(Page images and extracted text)
____
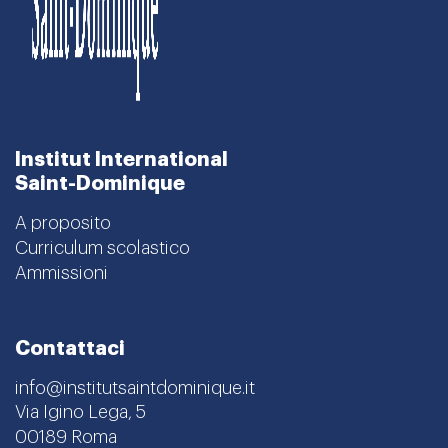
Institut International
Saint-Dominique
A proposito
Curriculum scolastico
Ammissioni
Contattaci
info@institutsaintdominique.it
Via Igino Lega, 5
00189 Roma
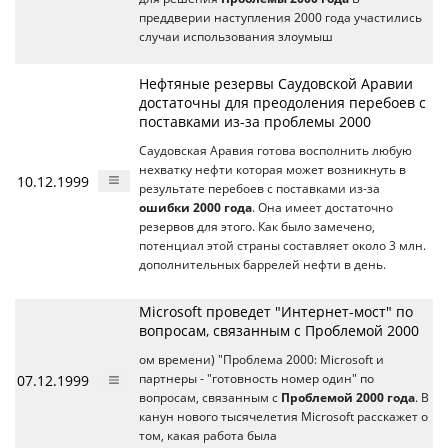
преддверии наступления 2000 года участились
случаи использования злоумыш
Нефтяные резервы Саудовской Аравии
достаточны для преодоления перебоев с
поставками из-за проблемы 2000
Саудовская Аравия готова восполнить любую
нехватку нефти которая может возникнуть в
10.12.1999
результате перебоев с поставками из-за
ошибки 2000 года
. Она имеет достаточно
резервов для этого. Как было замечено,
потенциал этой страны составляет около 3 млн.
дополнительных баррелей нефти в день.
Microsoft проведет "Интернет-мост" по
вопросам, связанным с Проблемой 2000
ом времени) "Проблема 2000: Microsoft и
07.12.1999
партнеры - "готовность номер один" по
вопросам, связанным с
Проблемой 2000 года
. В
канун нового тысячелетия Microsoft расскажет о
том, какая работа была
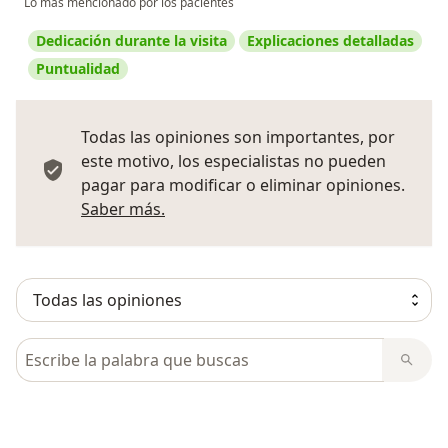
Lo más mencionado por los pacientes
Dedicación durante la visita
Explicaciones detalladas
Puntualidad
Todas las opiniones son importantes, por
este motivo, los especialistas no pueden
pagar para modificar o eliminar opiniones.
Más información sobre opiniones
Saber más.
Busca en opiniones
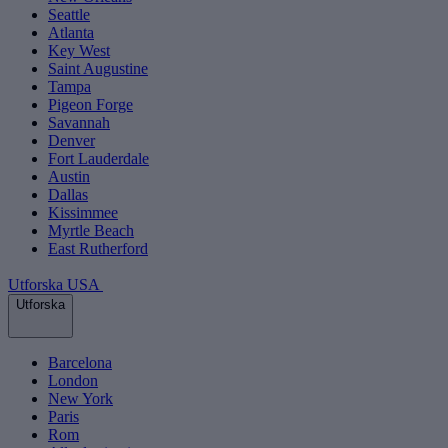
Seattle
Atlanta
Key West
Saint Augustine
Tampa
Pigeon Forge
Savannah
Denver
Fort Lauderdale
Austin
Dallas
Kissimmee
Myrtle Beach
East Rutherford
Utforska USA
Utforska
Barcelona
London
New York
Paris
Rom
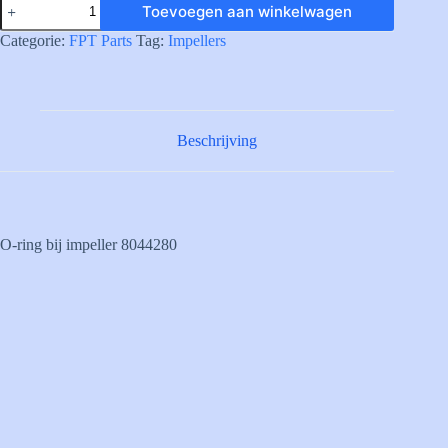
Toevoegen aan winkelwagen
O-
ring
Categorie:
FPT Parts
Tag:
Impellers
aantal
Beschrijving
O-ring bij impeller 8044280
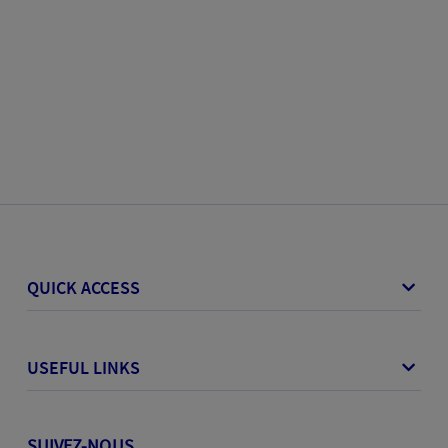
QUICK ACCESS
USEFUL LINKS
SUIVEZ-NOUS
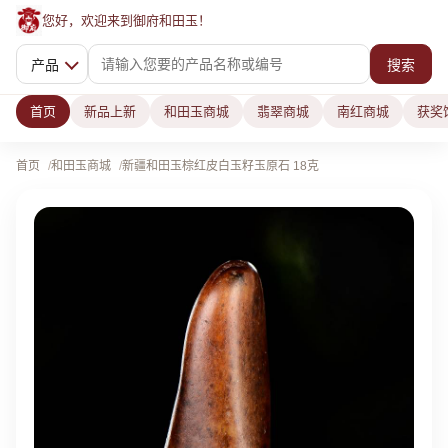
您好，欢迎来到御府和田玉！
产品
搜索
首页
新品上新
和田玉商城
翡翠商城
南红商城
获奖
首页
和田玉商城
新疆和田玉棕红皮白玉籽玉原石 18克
____
[INSTRUCTIONS TO FOLLOW]: Each entry must be retyped word for word, with every image omitted.

[TASK ANSWER]:
Institut International
Saint-Dominique
A proposito
Curriculum scolastico
Ammissioni
Contattaci
info@institutsaintdominique.it
Via Igino Lega, 5
00189 Roma
преддверии наступления 2000 года участились
случаи использования злоумыш
Нефтяные резервы Саудовской Аравии
достаточны для преодоления перебоев с
поставками из-за проблемы 2000
Саудовская Аравия готова восполнить любую
нехватку нефти которая может возникнуть в
10.12.1999
результате перебоев с поставками из-за
ошибки 2000 года
. Она имеет достаточно
резервов для этого. Как было замечено,
потенциал этой страны составляет около 3 млн.
дополнительных баррелей нефти в день.
Microsoft проведет "Интернет-мост" по
вопросам, связанным с Проблемой 2000
ом времени) "Проблема 2000: Microsoft и
07.12.1999
партнеры - "готовность номер один" по
вопросам, связанным с
Проблемой 2000 года
. В
канун нового тысячелетия Microsoft расскажет о
том, какая работа была
Lo más mencionado por los pacientes
Dedicación durante la visita
Explicaciones detalladas
Puntualidad
Todas las opiniones son importantes, por
este motivo, los especialistas no pueden
pagar para modificar o eliminar opiniones.
Más información sobre opiniones
Saber más.
Busca en opiniones
Seattle
Atlanta
Key West
Saint Augustine
Tampa
Pigeon Forge
Savannah
Denver
Fort Lauderdale
Austin
Dallas
Kissimmee
Myrtle Beach
East Rutherford
Utforska USA
Utforska
Barcelona
London
New York
Paris
Rom
Toevoegen aan winkelwagen
O-
ring
Categorie:
FPT Parts
Tag:
Impellers
aantal
Beschrijving
O-ring bij impeller 8044280
QUICK ACCESS
USEFUL LINKS
SUIVEZ-NOUS
您好，欢迎来到御府和田玉！
产品
搜索
首页
新品上新
和田玉商城
翡翠商城
南红商城
获奖
首页
和田玉商城
新疆和田玉棕红皮白玉籽玉原石 18克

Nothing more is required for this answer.